Contributers: Amara Im & Christina Low
View our presentation at https://tinyurl.com/cse351project
View code on Google colab: https://tinyurl.com/cse351projectcode
The World Happiness Report is a landmark survey of the state of global happiness that ranks countries by how happy their citizens perceive themselves to be. The report gains global recognition as governments, organizations and civil society increasingly use happiness indicators to inform their policy-making decisions. This project allows us to gain insight into the state of happiness in the world today.
The "World Happiness Report" found on Kaggle contains the happiness data for different countries from year 2015 to year 2019. We will treat data of year 2015 to year 2018 as the training set, and year 2019 data as the test set. Description of the data fields can be found on the FAQ page of World Happiness Report at https://worldhappiness.report/faq/
- Pandas - Data Analysis
- NumPy - Scientific Computing
- Matplotlib - Data Visualization
- Seaborn - Statistical Visualization in Matplotlib
- scikit-learn - Machine Learning
- XGBoost - Gradient Boosting
- Merge and clean the data.
- What are the central tendencies of happiness score over the years? Did they increase or decrease?
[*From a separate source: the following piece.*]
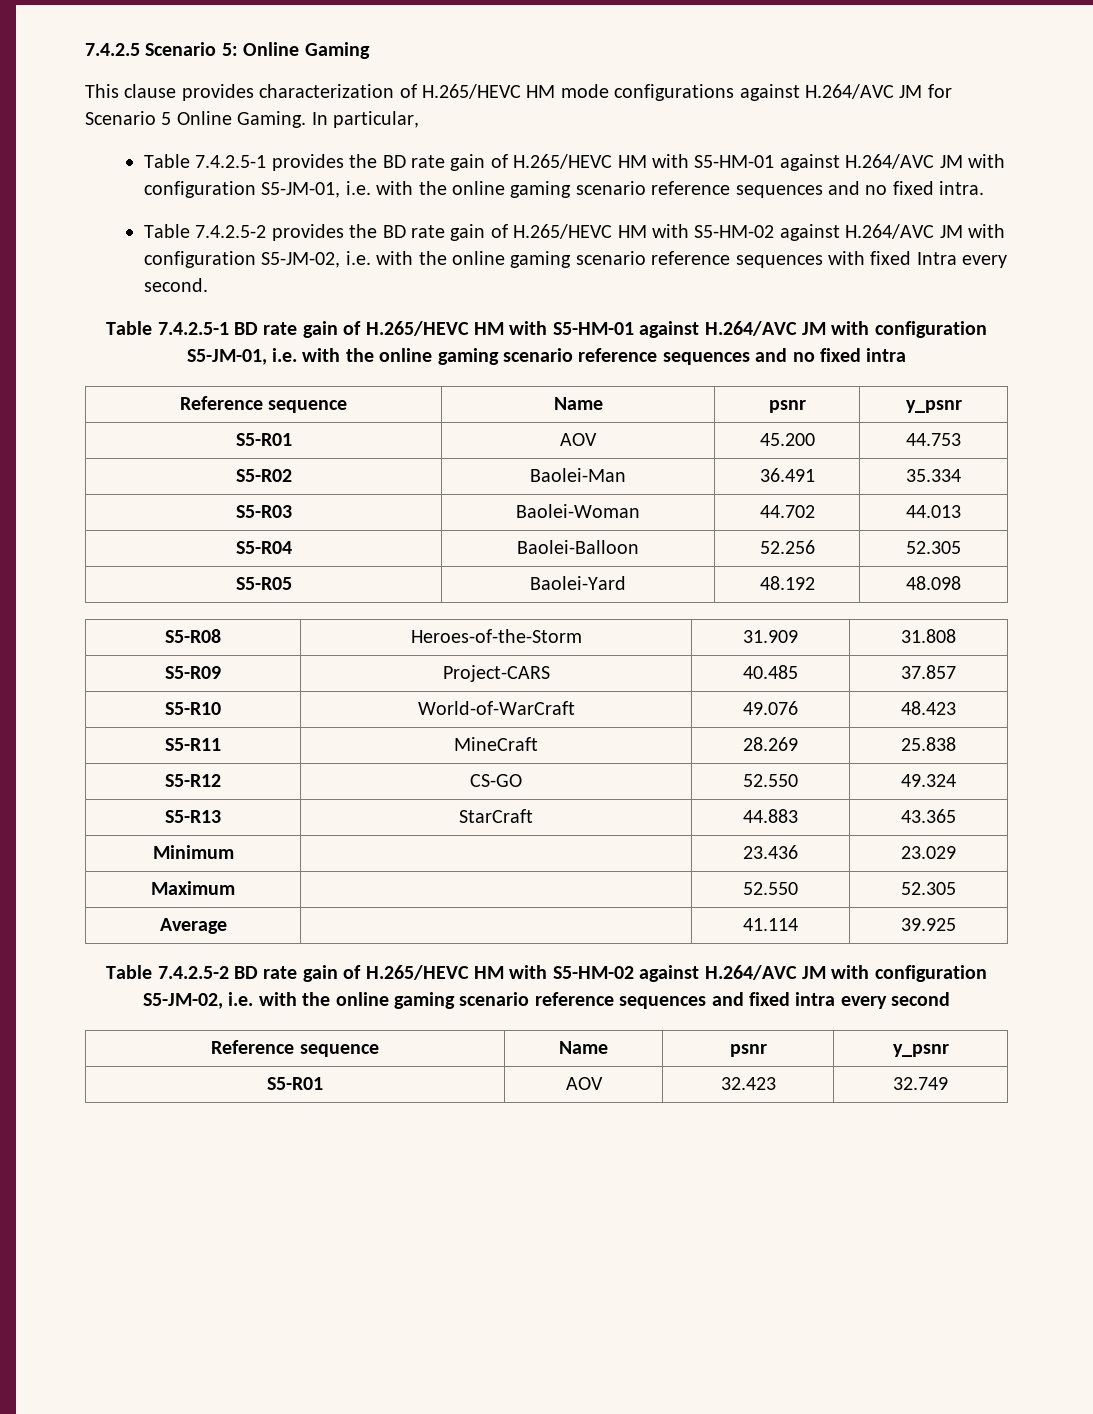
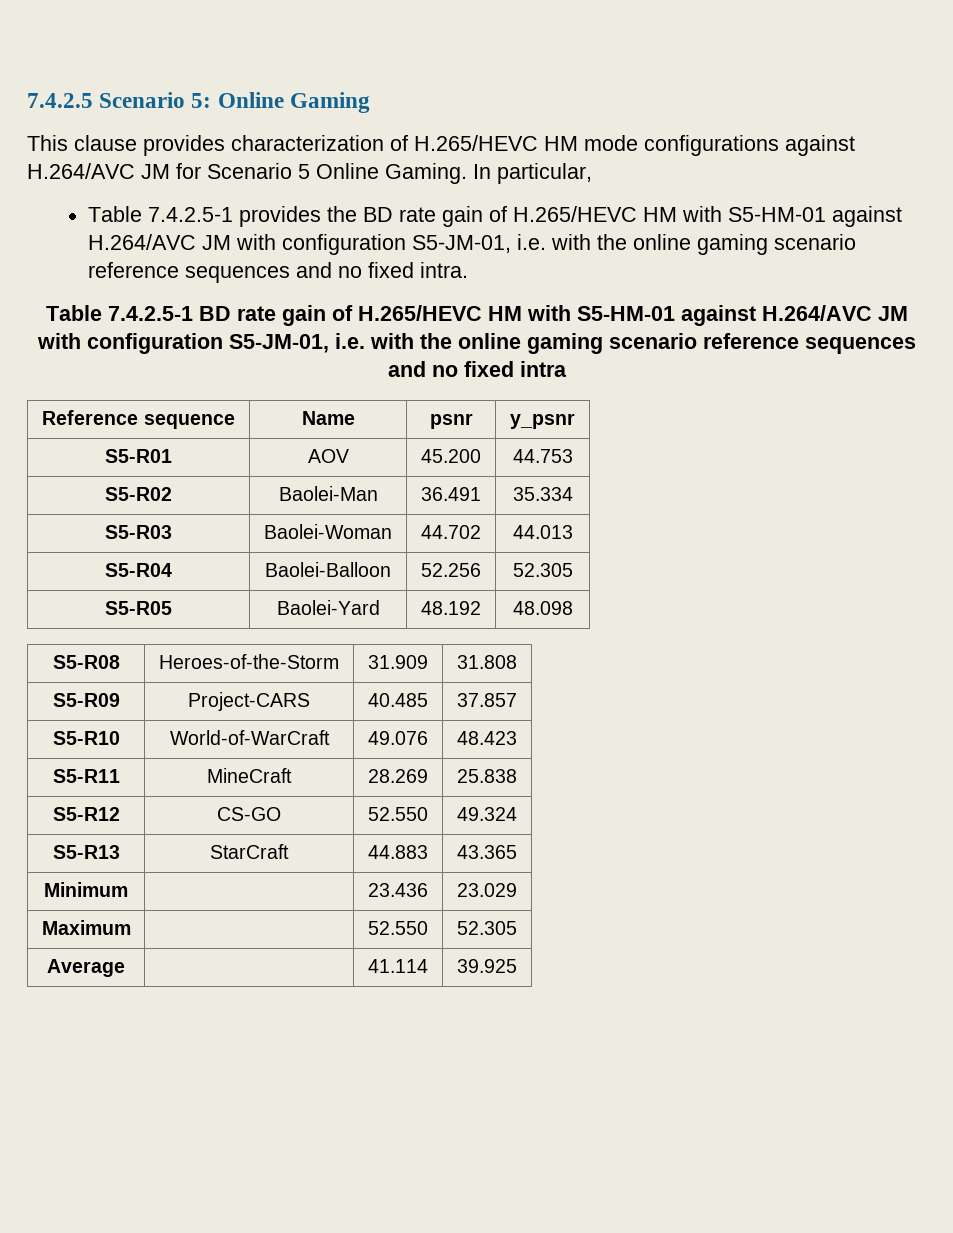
[144,224,1006,241] [144,251,1008,268] [144,278,209,292] // Table 7.4.2.5-2 provides the BD rate gain of H.265/HEVC HM with S5-HM-02 against H.264/AVC JM with configuration S5-JM-02, i.e. with the online gaming scenario reference sequences with fixed Intra every second. -> (469, 270) none
[106,965,987,982] [142,992,951,1009] [211,1040,379,1057] [559,1041,608,1054] [729,1044,767,1057] [892,1044,949,1057] [267,1077,323,1090] [565,1077,603,1090] [720,1077,776,1090] [893,1077,948,1090] // Table 7.4.2.5-2 BD rate gain of H.265/HEVC HM with S5-HM-02 against H.264/AVC JM with configuration S5-JM-02, i.e. with the online gaming scenario reference sequences and fixed intra every second // Reference sequence | Name | psnr | y_psnr // S5-R01 | AOV | 32.423 | 32.749 -> (517, 966) none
- Which countries have stable rankings over the years? Which countries improved their rankings?
- Visualize the relationship between happiness score and other features such as GDP, social support, freedom, etc.
- If you are the president of a country, what would you do to make citizens happier?
- Linear Regression - finds the linear relationship between x (input) and y (output) and predicts the dependent variable (y) based on the independent variable (x).
- Random Forest - creates a set of decision trees from a few randomly selected subsets of the training set and picks predictions from each tree.
- XGBoost - minimizes a regularized (L1 and L2) objective function that combines a convex loss function (based on the difference between the predicted and target outputs) and a penalty term for model complexity (in other words, the regression tree functions).